Paper Structure (47 sections, 22 equations, 10 figures, 3 tables)

This paper contains 47 sections, 22 equations, 10 figures, 3 tables.

Figures (10)

  • Figure 1: Comparative analysis of patch deformation strategies between APD-MVS and our approach. APD-MVS (a) selects green anchor pixels from pixels characterized by similar colors but may have inconsistent depths to help reconstruct central red pixel, leading to potential inaccuracy. Conversely, our method (b) utilizes neighboring pixels inside the segmentation boundary for reconstruction.
  • Figure 2: An illustrated pipeline of our proposed method. Images with multi views are initially downsampled and further allocated into our multi-scale architecture. Through leveraging the SAM-based segmentation, we carry out patch deformation on the matching cost to gain multi-scale matching costs $C_{ms}$. By integrating $C_{ms}$ with the projection color error $C_{pc}$ and the reprojection error $C_{rp}$, the aggregated cost is acquired. Then we again employ the SAM-based segmentation for patch deformation in propagation, succeeded by load-balancing within each search domain. Subsequently, we alternately iterates spherical gradient refinement on normals and pixelwise search interval on depths for enhanced accuracy. Finally, we employ EM-based optimization for the hyperparameter tuning of $w_{ms}$, $w_{rp}$, $w_{pc}$ and reassign them for the next iteration procedure.
  • Figure 3: Comparative analysis of patch deformation strategies between the SAM-based instance segmentation and the Canny edge detection on partial scenes of ETH3D dadaset (office and kicker).
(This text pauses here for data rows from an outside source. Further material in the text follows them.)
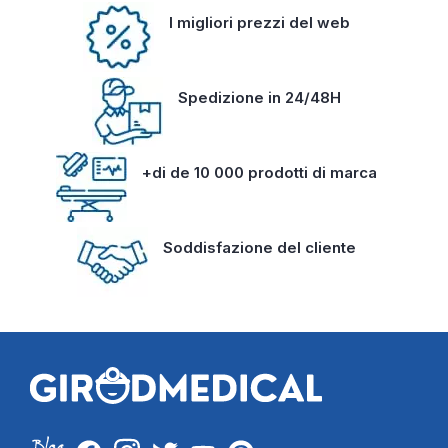
I migliori prezzi del web
Spedizione in 24/48H
+di de 10 000 prodotti di marca
Soddisfazione del cliente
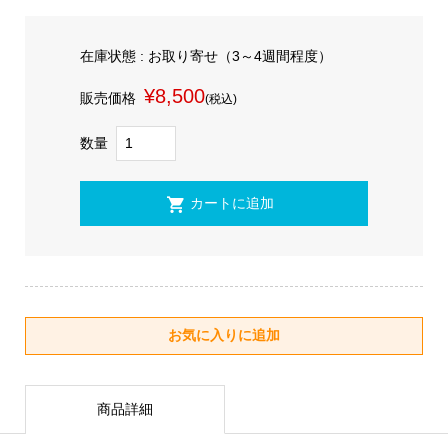
在庫状態 : お取り寄せ（3～4週間程度）
¥8,500
販売価格
(税込)
数量
商品詳細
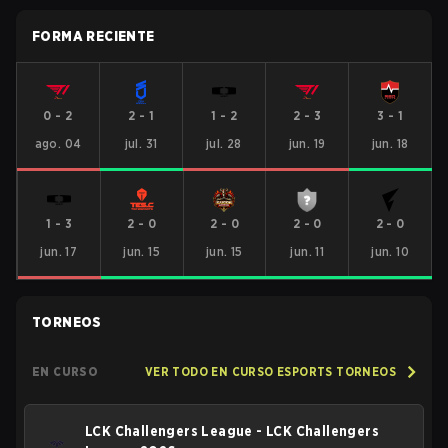
FORMA RECIENTE
0
-
2
2
-
1
1
-
2
2
-
3
3
-
1
ago. 04
jul. 31
jul. 28
jun. 19
jun. 18
1
-
3
2
-
0
2
-
0
2
-
0
2
-
0
jun. 17
jun. 15
jun. 15
jun. 11
jun. 10
TORNEOS
EN CURSO
VER TODO EN CURSO ESPORTS TORNEOS
LCK Challengers League - LCK Challengers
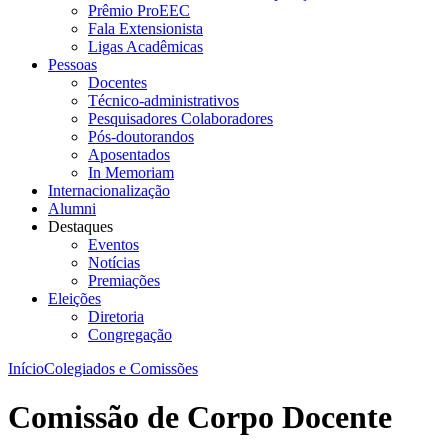
Prêmio ProEEC
Fala Extensionista
Ligas Acadêmicas
Pessoas
Docentes
Técnico-administrativos
Pesquisadores Colaboradores
Pós-doutorandos
Aposentados
In Memoriam
Internacionalização
Alumni
Destaques
Eventos
Notícias
Premiações
Eleições
Diretoria
Congregação
Início
Colegiados e Comissões
Comissão de Corpo Docente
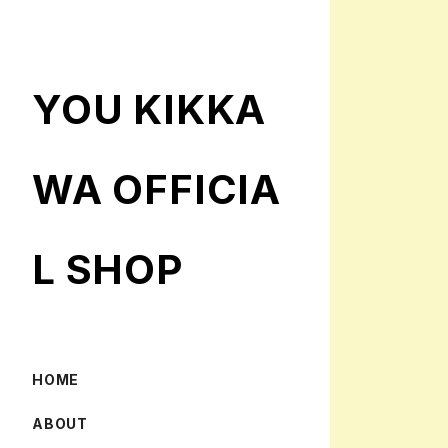
YOU KIKKA
WA OFFICIA
L SHOP
HOME
ABOUT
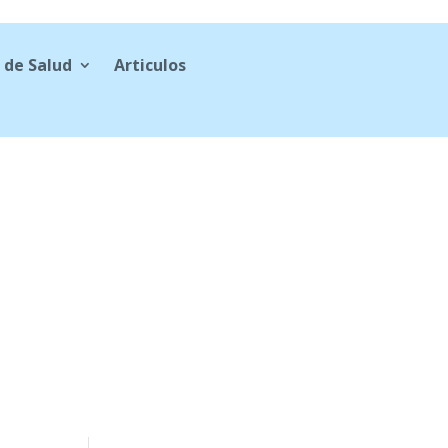
 de Salud
Articulos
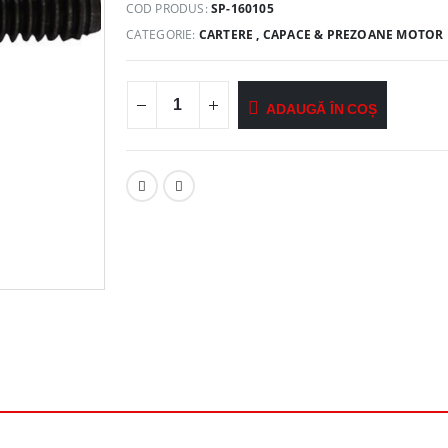
COD PRODUS:
SP-160105
CATEGORIE:
CARTERE , CAPACE & PREZOANE MOTOR
ADAUGĂ ÎN COȘ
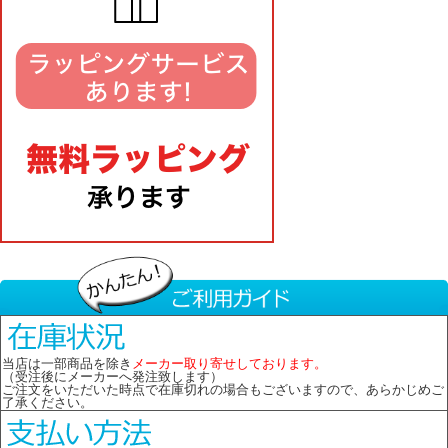
当店は一部商品を除き
メーカー取り寄せしております。
（受注後にメーカーへ発注致します）
ご注文をいただいた時点で在庫切れの場合もございますので、あらかじめご
了承ください。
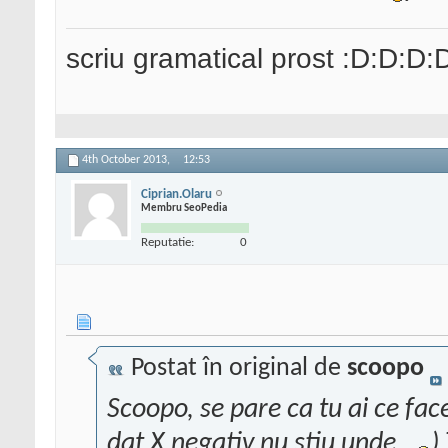
scriu gramatical prost :D:D:D:
4th October 2013,
12:53
Ciprian.Olaru
Membru SeoPedia
Reputatie:
0
Postat în original de
scoopo
Scoopo, se pare ca tu ai ce fa
dat X negativ nu stiu unde.
.
)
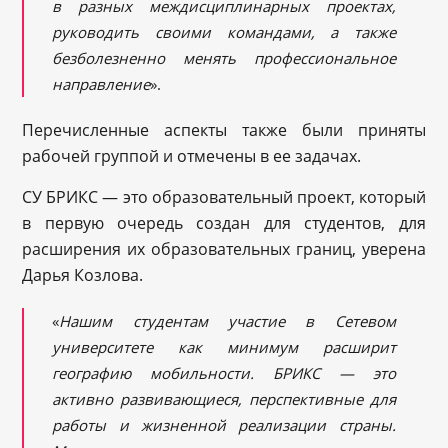
в разных междисциплинарных проектах,
руководить своими командами, а также
безболезненно менять профессиональное
направление
».
Перечисленные аспекты также были приняты
рабочей группой и отмечены в ее задачах.
СУ БРИКС — это образовательный проект, который
в первую очередь создан для студентов, для
расширения их образовательных границ, уверена
Дарья Козлова.
«
Нашим студентам участие в Сетевом
университете как минимум расширит
географию мобильности. БРИКС — это
активно развивающиеся, перспективные для
работы и жизненной реализации страны.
From top to bottom, (a), (b) and (c) respectively show the original images, the SAM-based segmentation results and the Canny edge detection results. Representative areas in red boxes illustrate the advantages of SAM-based segmentation over Canny edge detection.
  • Figure 4: Patch deformation on matching cost. (a) is the matching cost scheme from ACMMP, (b) shows the distance of each directions and (c) illustrates the deformed patch.
  • Figure 5: Patch deformation on propagation. (a) is the propagation pattern of ACMMP, (b) depicts the length of each propagation branch, and (c) illustrates different search domains with different colors.